**What needs to be done**: Output every entry below exactly as it is written.

**Stored records**:
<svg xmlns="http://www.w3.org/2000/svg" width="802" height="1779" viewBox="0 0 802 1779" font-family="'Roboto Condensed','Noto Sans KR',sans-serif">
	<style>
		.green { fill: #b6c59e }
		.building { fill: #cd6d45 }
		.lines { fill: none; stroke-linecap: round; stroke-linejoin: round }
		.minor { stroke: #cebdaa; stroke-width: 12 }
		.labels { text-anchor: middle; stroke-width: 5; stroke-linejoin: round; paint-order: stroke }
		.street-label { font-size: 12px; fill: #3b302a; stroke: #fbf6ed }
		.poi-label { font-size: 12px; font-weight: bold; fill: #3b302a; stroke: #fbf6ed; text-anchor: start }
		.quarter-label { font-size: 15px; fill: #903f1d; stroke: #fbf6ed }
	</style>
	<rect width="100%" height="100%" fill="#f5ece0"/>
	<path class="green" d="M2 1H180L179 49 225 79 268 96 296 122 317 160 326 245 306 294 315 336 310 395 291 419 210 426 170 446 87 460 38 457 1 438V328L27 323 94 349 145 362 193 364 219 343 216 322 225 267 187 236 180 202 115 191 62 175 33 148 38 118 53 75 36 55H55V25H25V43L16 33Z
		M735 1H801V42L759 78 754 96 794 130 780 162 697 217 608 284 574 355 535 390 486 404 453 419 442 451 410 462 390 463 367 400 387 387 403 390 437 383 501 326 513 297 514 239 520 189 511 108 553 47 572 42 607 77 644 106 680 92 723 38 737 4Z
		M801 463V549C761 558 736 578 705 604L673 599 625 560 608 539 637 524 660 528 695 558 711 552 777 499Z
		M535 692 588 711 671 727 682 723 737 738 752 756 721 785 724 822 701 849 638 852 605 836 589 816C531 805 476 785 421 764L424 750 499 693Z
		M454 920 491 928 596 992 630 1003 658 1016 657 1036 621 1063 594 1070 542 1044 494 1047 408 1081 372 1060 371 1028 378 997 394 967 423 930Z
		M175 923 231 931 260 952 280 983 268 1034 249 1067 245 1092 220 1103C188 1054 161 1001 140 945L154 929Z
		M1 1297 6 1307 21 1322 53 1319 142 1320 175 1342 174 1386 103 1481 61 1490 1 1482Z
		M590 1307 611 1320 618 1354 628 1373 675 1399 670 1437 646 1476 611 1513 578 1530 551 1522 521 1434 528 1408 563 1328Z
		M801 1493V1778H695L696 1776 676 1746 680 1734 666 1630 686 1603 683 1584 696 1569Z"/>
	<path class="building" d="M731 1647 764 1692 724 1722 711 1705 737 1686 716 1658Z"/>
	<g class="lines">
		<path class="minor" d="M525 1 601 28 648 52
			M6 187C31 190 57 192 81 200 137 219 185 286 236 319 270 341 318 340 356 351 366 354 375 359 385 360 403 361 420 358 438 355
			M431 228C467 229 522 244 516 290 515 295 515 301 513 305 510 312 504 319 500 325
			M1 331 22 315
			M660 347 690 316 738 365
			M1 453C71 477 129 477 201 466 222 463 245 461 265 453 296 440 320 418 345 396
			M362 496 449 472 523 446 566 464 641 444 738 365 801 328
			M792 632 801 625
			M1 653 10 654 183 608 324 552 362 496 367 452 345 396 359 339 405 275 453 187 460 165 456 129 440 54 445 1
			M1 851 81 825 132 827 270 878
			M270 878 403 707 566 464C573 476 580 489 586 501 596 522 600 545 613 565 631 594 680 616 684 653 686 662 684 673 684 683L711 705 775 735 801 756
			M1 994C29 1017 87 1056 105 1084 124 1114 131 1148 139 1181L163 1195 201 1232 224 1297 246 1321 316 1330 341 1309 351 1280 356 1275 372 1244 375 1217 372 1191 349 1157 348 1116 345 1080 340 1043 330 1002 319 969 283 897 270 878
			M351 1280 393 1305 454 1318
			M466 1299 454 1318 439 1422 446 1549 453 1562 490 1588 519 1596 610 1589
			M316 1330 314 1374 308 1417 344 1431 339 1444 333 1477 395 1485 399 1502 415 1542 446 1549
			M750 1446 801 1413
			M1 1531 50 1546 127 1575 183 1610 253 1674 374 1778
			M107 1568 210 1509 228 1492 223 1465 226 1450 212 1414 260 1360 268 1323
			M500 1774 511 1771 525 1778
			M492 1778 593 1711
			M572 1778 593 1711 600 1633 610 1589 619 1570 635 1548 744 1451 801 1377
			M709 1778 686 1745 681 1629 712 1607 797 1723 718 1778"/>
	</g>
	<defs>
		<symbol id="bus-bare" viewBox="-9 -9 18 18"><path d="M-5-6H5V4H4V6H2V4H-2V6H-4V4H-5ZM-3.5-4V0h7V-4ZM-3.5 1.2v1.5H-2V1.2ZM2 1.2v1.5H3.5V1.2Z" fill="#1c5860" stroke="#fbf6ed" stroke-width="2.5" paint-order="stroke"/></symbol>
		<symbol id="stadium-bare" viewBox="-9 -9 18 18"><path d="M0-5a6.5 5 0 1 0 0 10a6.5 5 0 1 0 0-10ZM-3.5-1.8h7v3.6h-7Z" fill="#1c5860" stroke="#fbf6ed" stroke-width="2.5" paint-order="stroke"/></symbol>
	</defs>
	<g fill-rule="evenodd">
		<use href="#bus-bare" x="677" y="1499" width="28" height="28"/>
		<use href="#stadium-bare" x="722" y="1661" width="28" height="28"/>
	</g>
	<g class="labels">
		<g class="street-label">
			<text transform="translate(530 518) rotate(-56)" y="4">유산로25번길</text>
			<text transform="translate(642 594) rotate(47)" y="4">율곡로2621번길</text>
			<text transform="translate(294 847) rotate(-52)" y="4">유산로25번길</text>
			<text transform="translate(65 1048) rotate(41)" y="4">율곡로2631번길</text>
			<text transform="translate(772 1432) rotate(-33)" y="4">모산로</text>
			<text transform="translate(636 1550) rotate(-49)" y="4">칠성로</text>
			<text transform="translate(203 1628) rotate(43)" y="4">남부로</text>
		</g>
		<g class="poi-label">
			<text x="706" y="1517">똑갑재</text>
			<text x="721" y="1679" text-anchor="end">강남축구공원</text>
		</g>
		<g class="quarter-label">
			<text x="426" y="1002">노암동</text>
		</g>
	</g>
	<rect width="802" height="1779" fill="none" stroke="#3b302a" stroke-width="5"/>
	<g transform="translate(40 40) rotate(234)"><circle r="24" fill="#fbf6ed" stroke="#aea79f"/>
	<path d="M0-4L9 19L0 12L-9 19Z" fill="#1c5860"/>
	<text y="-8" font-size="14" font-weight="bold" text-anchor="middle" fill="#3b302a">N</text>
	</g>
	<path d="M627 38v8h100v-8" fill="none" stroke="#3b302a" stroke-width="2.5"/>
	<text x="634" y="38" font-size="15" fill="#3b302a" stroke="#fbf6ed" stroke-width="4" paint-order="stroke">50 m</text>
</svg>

**Response area**:
<svg xmlns="http://www.w3.org/2000/svg" width="802" height="1779" viewBox="0 0 802 1779" font-family="'Roboto Condensed','Noto Sans KR',sans-serif">
	<style>
		.green { fill: #b6c59e }
		.building { fill: #cd6d45 }
		.lines { fill: none; stroke-linecap: round; stroke-linejoin: round }
		.minor { stroke: #cebdaa; stroke-width: 12 }
		.labels { text-anchor: middle; stroke-width: 5; stroke-linejoin: round; paint-order: stroke }
		.street-label { font-size: 12px; fill: #3b302a; stroke: #fbf6ed }
		.poi-label { font-size: 12px; font-weight: bold; fill: #3b302a; stroke: #fbf6ed; text-anchor: start }
		.quarter-label { font-size: 15px; fill: #903f1d; stroke: #fbf6ed }
	</style>
	<rect width="100%" height="100%" fill="#f5ece0"/>
	<path class="green" d="M2 1H180L179 49 225 79 268 96 296 122 317 160 326 245 306 294 315 336 310 395 291 419 210 426 170 446 87 460 38 457 1 438V328L27 323 94 349 145 362 193 364 219 343 216 322 225 267 187 236 180 202 115 191 62 175 33 148 38 118 53 75 36 55H55V25H25V43L16 33Z
		M735 1H801V42L759 78 754 96 794 130 780 162 697 217 608 284 574 355 535 390 486 404 453 419 442 451 410 462 390 463 367 400 387 387 403 390 437 383 501 326 513 297 514 239 520 189 511 108 553 47 572 42 607 77 644 106 680 92 723 38 737 4Z
		M801 463V549C761 558 736 578 705 604L673 599 625 560 608 539 637 524 660 528 695 558 711 552 777 499Z
		M535 692 588 711 671 727 682 723 737 738 752 756 721 785 724 822 701 849 638 852 605 836 589 816C531 805 476 785 421 764L424 750 499 693Z
		M454 920 491 928 596 992 630 1003 658 1016 657 1036 621 1063 594 1070 542 1044 494 1047 408 1081 372 1060 371 1028 378 997 394 967 423 930Z
		M175 923 231 931 260 952 280 983 268 1034 249 1067 245 1092 220 1103C188 1054 161 1001 140 945L154 929Z
		M1 1297 6 1307 21 1322 53 1319 142 1320 175 1342 174 1386 103 1481 61 1490 1 1482Z
		M590 1307 611 1320 618 1354 628 1373 675 1399 670 1437 646 1476 611 1513 578 1530 551 1522 521 1434 528 1408 563 1328Z
		M801 1493V1778H695L696 1776 676 1746 680 1734 666 1630 686 1603 683 1584 696 1569Z"/>
	<path class="building" d="M731 1647 764 1692 724 1722 711 1705 737 1686 716 1658Z"/>
	<g class="lines">
		<path class="minor" d="M525 1 601 28 648 52
			M6 187C31 190 57 192 81 200 137 219 185 286 236 319 270 341 318 340 356 351 366 354 375 359 385 360 403 361 420 358 438 355
			M431 228C467 229 522 244 516 290 515 295 515 301 513 305 510 312 504 319 500 325
			M1 331 22 315
			M660 347 690 316 738 365
			M1 453C71 477 129 477 201 466 222 463 245 461 265 453 296 440 320 418 345 396
			M362 496 449 472 523 446 566 464 641 444 738 365 801 328
			M792 632 801 625
			M1 653 10 654 183 608 324 552 362 496 367 452 345 396 359 339 405 275 453 187 460 165 456 129 440 54 445 1
			M1 851 81 825 132 827 270 878
			M270 878 403 707 566 464C573 476 580 489 586 501 596 522 600 545 613 565 631 594 680 616 684 653 686 662 684 673 684 683L711 705 775 735 801 756
			M1 994C29 1017 87 1056 105 1084 124 1114 131 1148 139 1181L163 1195 201 1232 224 1297 246 1321 316 1330 341 1309 351 1280 356 1275 372 1244 375 1217 372 1191 349 1157 348 1116 345 1080 340 1043 330 1002 319 969 283 897 270 878
			M351 1280 393 1305 454 1318
			M466 1299 454 1318 439 1422 446 1549 453 1562 490 1588 519 1596 610 1589
			M316 1330 314 1374 308 1417 344 1431 339 1444 333 1477 395 1485 399 1502 415 1542 446 1549
			M750 1446 801 1413
			M1 1531 50 1546 127 1575 183 1610 253 1674 374 1778
			M107 1568 210 1509 228 1492 223 1465 226 1450 212 1414 260 1360 268 1323
			M500 1774 511 1771 525 1778
			M492 1778 593 1711
			M572 1778 593 1711 600 1633 610 1589 619 1570 635 1548 744 1451 801 1377
			M709 1778 686 1745 681 1629 712 1607 797 1723 718 1778"/>
	</g>
	<defs>
		<symbol id="bus-bare" viewBox="-9 -9 18 18"><path d="M-5-6H5V4H4V6H2V4H-2V6H-4V4H-5ZM-3.5-4V0h7V-4ZM-3.5 1.2v1.5H-2V1.2ZM2 1.2v1.5H3.5V1.2Z" fill="#1c5860" stroke="#fbf6ed" stroke-width="2.5" paint-order="stroke"/></symbol>
		<symbol id="stadium-bare" viewBox="-9 -9 18 18"><path d="M0-5a6.5 5 0 1 0 0 10a6.5 5 0 1 0 0-10ZM-3.5-1.8h7v3.6h-7Z" fill="#1c5860" stroke="#fbf6ed" stroke-width="2.5" paint-order="stroke"/></symbol>
	</defs>
	<g fill-rule="evenodd">
		<use href="#bus-bare" x="677" y="1499" width="28" height="28"/>
		<use href="#stadium-bare" x="722" y="1661" width="28" height="28"/>
	</g>
	<g class="labels">
		<g class="street-label">
			<text transform="translate(530 518) rotate(-56)" y="4">유산로25번길</text>
			<text transform="translate(642 594) rotate(47)" y="4">율곡로2621번길</text>
			<text transform="translate(294 847) rotate(-52)" y="4">유산로25번길</text>
			<text transform="translate(65 1048) rotate(41)" y="4">율곡로2631번길</text>
			<text transform="translate(772 1432) rotate(-33)" y="4">모산로</text>
			<text transform="translate(636 1550) rotate(-49)" y="4">칠성로</text>
			<text transform="translate(203 1628) rotate(43)" y="4">남부로</text>
		</g>
		<g class="poi-label">
			<text x="706" y="1517">똑갑재</text>
			<text x="721" y="1679" text-anchor="end">강남축구공원</text>
		</g>
		<g class="quarter-label">
			<text x="426" y="1002">노암동</text>
		</g>
	</g>
	<rect width="802" height="1779" fill="none" stroke="#3b302a" stroke-width="5"/>
	<g transform="translate(40 40) rotate(234)"><circle r="24" fill="#fbf6ed" stroke="#aea79f"/>
	<path d="M0-4L9 19L0 12L-9 19Z" fill="#1c5860"/>
	<text y="-8" font-size="14" font-weight="bold" text-anchor="middle" fill="#3b302a">N</text>
	</g>
	<path d="M627 38v8h100v-8" fill="none" stroke="#3b302a" stroke-width="2.5"/>
	<text x="634" y="38" font-size="15" fill="#3b302a" stroke="#fbf6ed" stroke-width="4" paint-order="stroke">50 m</text>
</svg>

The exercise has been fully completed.